Once again, England’s help was the last hope of the rebel Dutch.
Would Elizabeth at last allow the cause to die? Her councillors, in conference at the end of 1584, debated two momentous questions: should England protect the United Provinces; if not, how should she defend herself against Philip II’s ‘malice and forces’, which would surely turn against her once he had subdued Holland and Zeeland? There could be no ‘quiet neighbourhood’ with a victorious, vengeful Spain. Better to wage war abroad, and with allies, than to encounter the power of Spain at home, undermined by enemies within: this was the argument of Sir Walter Mildmay and the interventionists.

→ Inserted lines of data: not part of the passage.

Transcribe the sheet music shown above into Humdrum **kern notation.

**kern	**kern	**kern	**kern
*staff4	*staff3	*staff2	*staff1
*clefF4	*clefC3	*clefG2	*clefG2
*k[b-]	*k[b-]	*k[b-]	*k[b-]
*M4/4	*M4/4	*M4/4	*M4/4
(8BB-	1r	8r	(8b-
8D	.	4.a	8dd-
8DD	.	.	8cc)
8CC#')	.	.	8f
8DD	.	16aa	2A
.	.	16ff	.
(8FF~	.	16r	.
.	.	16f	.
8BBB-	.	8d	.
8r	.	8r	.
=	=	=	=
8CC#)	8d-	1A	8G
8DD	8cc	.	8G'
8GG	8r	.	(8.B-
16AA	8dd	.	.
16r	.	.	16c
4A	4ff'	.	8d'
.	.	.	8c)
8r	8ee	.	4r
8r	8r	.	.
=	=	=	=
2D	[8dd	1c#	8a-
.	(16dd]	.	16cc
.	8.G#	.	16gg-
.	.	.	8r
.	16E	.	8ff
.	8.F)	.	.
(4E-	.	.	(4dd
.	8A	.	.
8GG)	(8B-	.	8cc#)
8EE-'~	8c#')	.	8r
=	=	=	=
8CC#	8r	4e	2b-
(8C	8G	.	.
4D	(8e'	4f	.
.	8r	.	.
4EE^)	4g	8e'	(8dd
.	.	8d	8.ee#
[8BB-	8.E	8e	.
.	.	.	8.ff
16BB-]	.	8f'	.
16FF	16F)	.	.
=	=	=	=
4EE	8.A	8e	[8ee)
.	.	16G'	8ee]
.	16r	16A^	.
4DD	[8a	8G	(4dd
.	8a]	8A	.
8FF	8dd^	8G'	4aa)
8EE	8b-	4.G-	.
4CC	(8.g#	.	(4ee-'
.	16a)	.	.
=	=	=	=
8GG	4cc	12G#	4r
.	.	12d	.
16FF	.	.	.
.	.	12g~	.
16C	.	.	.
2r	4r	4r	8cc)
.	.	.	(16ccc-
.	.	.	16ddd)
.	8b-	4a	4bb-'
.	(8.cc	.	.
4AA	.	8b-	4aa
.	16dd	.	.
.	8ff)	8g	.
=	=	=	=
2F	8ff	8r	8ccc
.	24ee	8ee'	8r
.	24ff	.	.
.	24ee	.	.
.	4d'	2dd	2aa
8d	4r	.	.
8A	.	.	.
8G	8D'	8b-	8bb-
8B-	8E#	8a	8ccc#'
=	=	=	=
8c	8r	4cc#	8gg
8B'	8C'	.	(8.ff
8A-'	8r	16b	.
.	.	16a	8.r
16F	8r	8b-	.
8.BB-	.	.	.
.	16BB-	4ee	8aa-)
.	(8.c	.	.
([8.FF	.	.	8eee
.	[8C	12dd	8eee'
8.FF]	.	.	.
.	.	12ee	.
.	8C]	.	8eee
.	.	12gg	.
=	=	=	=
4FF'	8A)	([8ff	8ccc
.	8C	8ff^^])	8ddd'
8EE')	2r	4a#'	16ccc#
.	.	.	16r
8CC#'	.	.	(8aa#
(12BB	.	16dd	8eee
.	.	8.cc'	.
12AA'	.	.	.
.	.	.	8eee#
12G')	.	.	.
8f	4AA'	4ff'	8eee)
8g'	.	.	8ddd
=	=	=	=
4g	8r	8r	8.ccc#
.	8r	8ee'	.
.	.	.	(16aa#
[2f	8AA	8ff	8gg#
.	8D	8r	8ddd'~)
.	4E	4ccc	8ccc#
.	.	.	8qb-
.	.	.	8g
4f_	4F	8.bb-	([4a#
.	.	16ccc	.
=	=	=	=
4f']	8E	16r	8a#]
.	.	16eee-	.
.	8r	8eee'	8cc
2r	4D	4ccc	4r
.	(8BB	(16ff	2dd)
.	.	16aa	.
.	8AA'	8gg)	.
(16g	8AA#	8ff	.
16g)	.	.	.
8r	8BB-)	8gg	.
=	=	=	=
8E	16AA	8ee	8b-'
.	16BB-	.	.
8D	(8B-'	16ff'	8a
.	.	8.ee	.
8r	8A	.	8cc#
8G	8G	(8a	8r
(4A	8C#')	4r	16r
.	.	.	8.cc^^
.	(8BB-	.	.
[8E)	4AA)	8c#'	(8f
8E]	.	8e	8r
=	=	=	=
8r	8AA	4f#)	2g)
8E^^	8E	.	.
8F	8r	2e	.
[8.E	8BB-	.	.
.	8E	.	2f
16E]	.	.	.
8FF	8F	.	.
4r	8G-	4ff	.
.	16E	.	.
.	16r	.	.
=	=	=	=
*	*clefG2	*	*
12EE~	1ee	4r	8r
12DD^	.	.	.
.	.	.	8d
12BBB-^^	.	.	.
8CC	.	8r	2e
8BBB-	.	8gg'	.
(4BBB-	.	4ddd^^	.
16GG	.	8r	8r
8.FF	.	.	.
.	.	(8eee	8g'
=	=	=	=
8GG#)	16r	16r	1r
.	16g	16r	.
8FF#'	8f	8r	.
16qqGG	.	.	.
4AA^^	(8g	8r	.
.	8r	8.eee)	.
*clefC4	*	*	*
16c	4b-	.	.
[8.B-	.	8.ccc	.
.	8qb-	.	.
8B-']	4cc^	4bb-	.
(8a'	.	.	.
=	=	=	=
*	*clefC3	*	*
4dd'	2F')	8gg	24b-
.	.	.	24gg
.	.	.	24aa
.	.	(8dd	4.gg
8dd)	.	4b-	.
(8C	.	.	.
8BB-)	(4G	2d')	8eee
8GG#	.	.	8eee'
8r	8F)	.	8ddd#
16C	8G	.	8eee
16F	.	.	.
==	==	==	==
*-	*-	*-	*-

Against this strategy were presented the arguments which had always persuaded Elizabeth before: to aid the rebels was against ‘honour and conscience’; they were a ‘popular state without a head’, against nature; and the cost of the war would be as great as it was incalculable, and her subjects might resist paying for it. The interventionist argument at last prevailed. As Burghley concluded, it was safer to enter the war now to prevent Philip from attaining the ‘full height of his designs and conquests’, which would be irresistible and leave Elizabeth and England helpless before his ‘insatiable malice, which is most terrible to be thought of but most miserable to suffer’. Recognizing this as a time of great danger, Elizabeth’s Protestant nobility and gentry bound themselves in the Bond of Association.

In August 1585, in the Treaty of Nonsuch, Elizabeth and the Dutch made formal their mutually reluctant recognition that they were the only allies for each other. To offer protection to the Dutch was to invite retribution, and the Queen who had tried to risk nothing now risked everything. ‘She took the diadem from her head and adventured it upon the doubtful chance of war,’ said the King of Sweden. All her provocation (despite her prevarication) – the seizure of Alva’s pay-ships, the ‘volunteers’ sent in 1572, the secret loans, the knighting of Drake after his circumnavigation and seizure of Spanish treasure – led at last to her grudging adoption of the cause. Philip II’s past hostile actions were alleged in formal justification of Elizabeth’s protection of the Netherlands. Yet even as English help came, it came too late; too late to save Antwerp which, blockaded and starved, finally surrendered to Parma three days before the treaty was signed. The great metropolis, once the heart of the revolt, became a Spanish bastion. Could Antwerp have been relieved? Many thought so, and did not easily forgive Elizabeth. Although she sent help, the Queen’s objectives had never changed and were not those of the Dutch. Fearing French encirclement, her hope was still merely to restore ancient liberties of the Netherlands under Spanish
sovereignty, even though the Dutch had finally and formally forsworn it in the Act of Abjuration of 1581. Elizabeth always drew back from their last demand, for her to rule. It was one thing to accept the sovereignty of New Albion; quite another to become queen of the rebel Dutch. Some around her had other ideas.